L.A., 1971, Silas Finch

 
 

 « Un livre naît quand un projet a besoin d’un ensemble d’images important pour faire sens. L'image seule peut être très puissante et quand celle-ci prime, le livre n'a pas raison d'exister. »

– Marc Feustel

 
 

RASEN KAIGAN — LIEKO SHIGA

 

Lieko Shiga est l’une des artistes-photographes les plus singulières et radicales de la photographie japonaise contemporaine. Elle s’était déjà fait remarquer pour son univers visuel fantasmagorique, entre rêve et cauchemar, avec les livres Lilly et Canary publiés en 2008, mais pour moi, l’immense Rasen Kaigan, publié en 2013 par Akaaka, est sans doute son œuvre la plus accomplie à ce jour. Le livre a été publié dans le sillage de la catastrophe du 11 mars 2011, mais ce n’est pas un document sur la catastrophe. Constitué sur plus de 4 ans à Kitakami, une ville côtière de la région du Tohoku au Japon où Shiga avait commencé à travailler en tant que photographe officielle de la ville, Rasen Kaigan mélange le personnel à l’universel, pour interroger jusqu’où peut aller la photographie. Un livre captivant et déroutant.

Rasen Kaigan, Akaaka

 

JAPON, BEAUTÉ DES FORMES — TAKEJI IWAMIYA

 

Ce livre est un éloge à l’artisanat japonais, le fruit de plusieurs décennies de travail par le photographe Takeji Iwamiya, connu pour son travail sur l’architecture et l’artisanat traditionnel. Publié en 2 volumes, il donne une vue d’ensemble de l’artisanat traditionnel japonais dans une série de chapitres dédiés à des matières différentes : pierre, métal, fibres, bambou, etc. J’ai d’abord découvert cet ouvrage en cherchant un cadeau pour mon beau-frère qui est designer (un cadeau que j’ai tout de suite regretté car j’ai mis plusieurs années avant de trouver un autre exemplaire). La réédition dans un petit format en 1999 a eu beaucoup de succès, mais il faut voir l’ouvrage original pour la qualité de l’impression en photogravure (réalisée en Suisse), le design d’une grande intelligence mêlant noir et blanc et couleur, et le très beau texte du grand spécialiste du cinéma japonais, Donald Richie.
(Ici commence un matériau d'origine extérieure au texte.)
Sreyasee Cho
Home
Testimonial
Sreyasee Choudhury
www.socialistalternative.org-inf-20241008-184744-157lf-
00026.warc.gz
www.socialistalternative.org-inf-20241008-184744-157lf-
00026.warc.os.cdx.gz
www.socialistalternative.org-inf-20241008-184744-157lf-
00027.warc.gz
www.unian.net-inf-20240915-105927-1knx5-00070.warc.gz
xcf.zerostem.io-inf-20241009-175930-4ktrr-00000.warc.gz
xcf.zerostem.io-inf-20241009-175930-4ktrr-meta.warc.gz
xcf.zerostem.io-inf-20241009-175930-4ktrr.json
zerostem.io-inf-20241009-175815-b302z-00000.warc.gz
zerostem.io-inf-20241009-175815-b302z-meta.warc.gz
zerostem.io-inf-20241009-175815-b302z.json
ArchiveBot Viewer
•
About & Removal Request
Un livre comme on n’en fait plus.

Japon, beauté des formes, Tokyo, Bijutsu Shuppan-Sha u

 

MATTER — ALEIX PLADEMUNT

 

Le dernier livre du photographe catalan Aleix Plademunt a été une grande surprise. Je connaissais certains de ses ouvrages précédents, mais Matter représente un nouveau départ. Regroupant plus de 600 images prises pendant près de 10 ans, le livre est monumental. L'objet prend une forme quasi-scientifique, à la manière d’un manuel technique ou d’un catalogue d’une collection de musée. Son editing fait sa force, développant différents thèmes qui se suivent de manière souvent inattendue, et forment ainsi un gigantesque arbre généalogique d’idées. Les images qui sont présentées sans aucun texte, sont suivies par un index extrêmement détaillé qui leur donne un tout autre sens et invite à de multiples lectures. Un livre démesurément ambitieux, peut-être même impossible, qui me fait penser au Tree of Life de Terence Malick.